Des. Ricardo Dip
Assinalamos já que a determinação jurídica, na perspectiva clássica, leva a considerar a compreensão da lei, a compreensão dos fatos, a interpretação e a conclusão ou aplicação do direito. Dividimos a compreensão da lei em compreensão dos textos e compreensão das normas.
Em nossos tempos acentuaram-se algumas práticas que repercutem nos textos legais, quais sejam as da novidade léxica e da alteração semântica. Sobre isso dediquemos algumas referências.
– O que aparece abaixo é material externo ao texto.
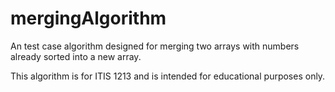 # mergingAlgorithm
An test case algorithm designed for merging two arrays with numbers already sorted into a new array.

This algorithm is for ITIS 1213 and is intended for educational purposes only. 
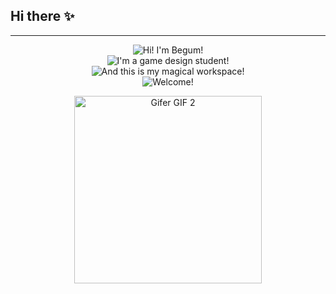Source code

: ## Hi there ✨

<div align="center">
  <hr>

  <p>
    <img src="https://readme-typing-svg.demolab.com?font=Poppins&size=24&pause=1000&color=2FAA96&center=true&vCenter=true&width=440&lines=Hi!+I'm+Begum!" alt="Hi! I'm Begum!" /> 
    <br />
    <img src="https://readme-typing-svg.demolab.com?font=Poppins&size=24&pause=1000&color=2FAA96&center=true&vCenter=true&width=440&lines=I'm+a+game+design+student!" alt="I'm a game design student!" />  
    <br />
    <img src="https://readme-typing-svg.demolab.com?font=Poppins&size=24&pause=1000&color=2FAA96&center=true&vCenter=true&width=440&lines=And+this+is+my+magical+workspace!" alt="And this is my magical workspace!" />  
    <br />
    <img src="https://readme-typing-svg.demolab.com?font=Poppins&size=24&pause=1000&color=2FAA96&center=true&vCenter=true&width=440&lines=Welcome!" alt="Welcome!" /> 
  </p>

  
 <img src="https://i.gifer.com/3nR6.gif" alt="Gifer GIF 2" width="300" />

</div>


<!--
**begumdonmez/begumdonmez** is a ✨ _special_ ✨ repository because its `README.md` (this file) appears on your GitHub profile.

Here are some ideas to get you started:

- 🔭 I’m currently working on ...
- 🌱 I’m currently learning ...
- 👯 I’m looking to collaborate on ...
- 🤔 I’m looking for help with ...
- 💬 Ask me about ...
- 📫 How to reach me: ...
- 😄 Pronouns: ...
- ⚡ Fun fact: ...
-->
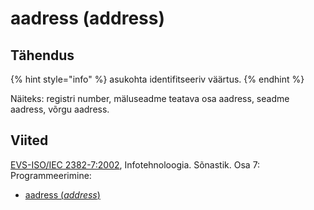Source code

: # aadress \(address\)

## Tähendus

{% hint style="info" %}
asukohta identifitseeriv väärtus.
{% endhint %}

Näiteks: registri number, mäluseadme teatava osa aadress, seadme aadress, võrgu aadress.

## Viited

[EVS-ISO/IEC 2382-7:2002](https://www.evs.ee/et/evs-iso-iec-2382-7-2002), Infotehnoloogia. Sõnastik. Osa 7: Programmeerimine:

* [aadress \(_address_\)](http://www.eki.ee/dict/its/index.cgi?Q=D0FEB087-6C03-1014-88DC-FC5F0DBED45A&F=GUID&C01=1&C02=0&C10=1)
Nem sempre as novidades léxicas podem situar-se na categoria neológica. Às vezes são combinações de vocábulos já existentes. Tenha-se em conta, a título ilustrativo, o caso do sintagma «união estável», acerca do qual vêm a calhar estas palavras de José Afonso da Silva:
«Tivemos a oportunidade de ver nascer essa verdadeira revolução familiar /a da instituição-sombra da família/ e de imediatamente apoiá-la, quando a fórmula foi sugerida. Estávamos no Plenário da Comissão Afonso Arinos procurando um meio de reconhecimento constitucional das uniões familiares de fato, tidas de modo pejorativo como <concubinato>. Foi aí que −imaginem!− a luz brilhou, talvez como inspiração divina, quando o padre Fernando Bastos Dávila sugeriu <uniões estáveis>. O padre D’Ávila −uma das vozes mais progressistas da nova Igreja Católica− já havia demonstrado suas ideias avançadas durante todas as discussões dos temas chamados sensíveis ou polêmicos, mas a concepção das uniões estáveis foi, certamente, a mais extraordinária, por vir de um padre» (Comentário contextual à Constituição, São Paulo, Malheiros, 4. ed., 2007, p. 853).
Adotou-se, desse modo, a novidade léxica «união estável», para ladear, com um novo significante, a má valorização de um significado que entre o povo era menos favorecido sob o rótulo tradicional de «concubinato». Ao modificar-se sua referência léxica habitual, alterou-se a correspondente semântica na axiologia popular. Aqui talvez deva dar-se razão às vozes marxistas quando se queixam das práticas de engenharia política das elites. Não diverso foi o fenômeno da novidade léxica relativa ao nome /aborto/, substituído pelo sintagma /interrupção da gravidez/.
Não se pense, contudo, que seja algo inédito a superação do que Carlos Martinez de Aguirre (Diagnóstico sobre el derecho de familia, Madrid, Rialp, 1996, p. 116) chamou de «pruridos terminológicos». Jean Gaudemet, em Le mariage en Occident (Paris, Cerf, 2012, p. 9), já observara que os pudores do vocabulário têm uma longa história: «Os antigos referiam-se com o termo pellex à <mulher com quem vives, ainda que ela não seja tua esposa». Hoje, todavia, preferimos os nomes mais honrosos de <amiga» ou <concubina> (…)» (pellex era o nome atribuído à mulher que se casava com um homem que tinha uma esposa −cf. Charlton T. Lewis e Charles Short, Latin dictionary, ed. Clarendon Press, Oxford, 1879).
Quanto à alteração semântica, observemos que ela nada acrescenta ao léxico (ao revés, observou Evanildo Bechara, que essa mudança até pode acarretar uma redução lexical; Gladstone Chaves de Melo −de cujas autorizadas lições muito nos valemos no quanto segue− refere-se a um «empobrecimento do léxico» resultante da «falsa dilatação semântica»). Sequer se trata de um neologismo, porque a mudança semântica preserva o significante, somente alterando seu significado. Há exemplos que se podem recolher na linguagem comum: assim o do verbo /colocar/ que, primeiro substituindo tão impropriamente o verbo /pôr/, terminou tomando o lugar de «dizer», «opinar», «comentar», «indagar», et reliqua; pensemos no uso de «penalizar» (Chaves de Melo), ou ainda de «realizar» e «massivo» (Sílvio Elia acusa nesses dois casos um empréstimo da língua inglesa com efeito modificador no idioma português). Das alterações semânticas dão bons e suficientes exemplos as que afetaram os conceitos de «casamento» e de «família».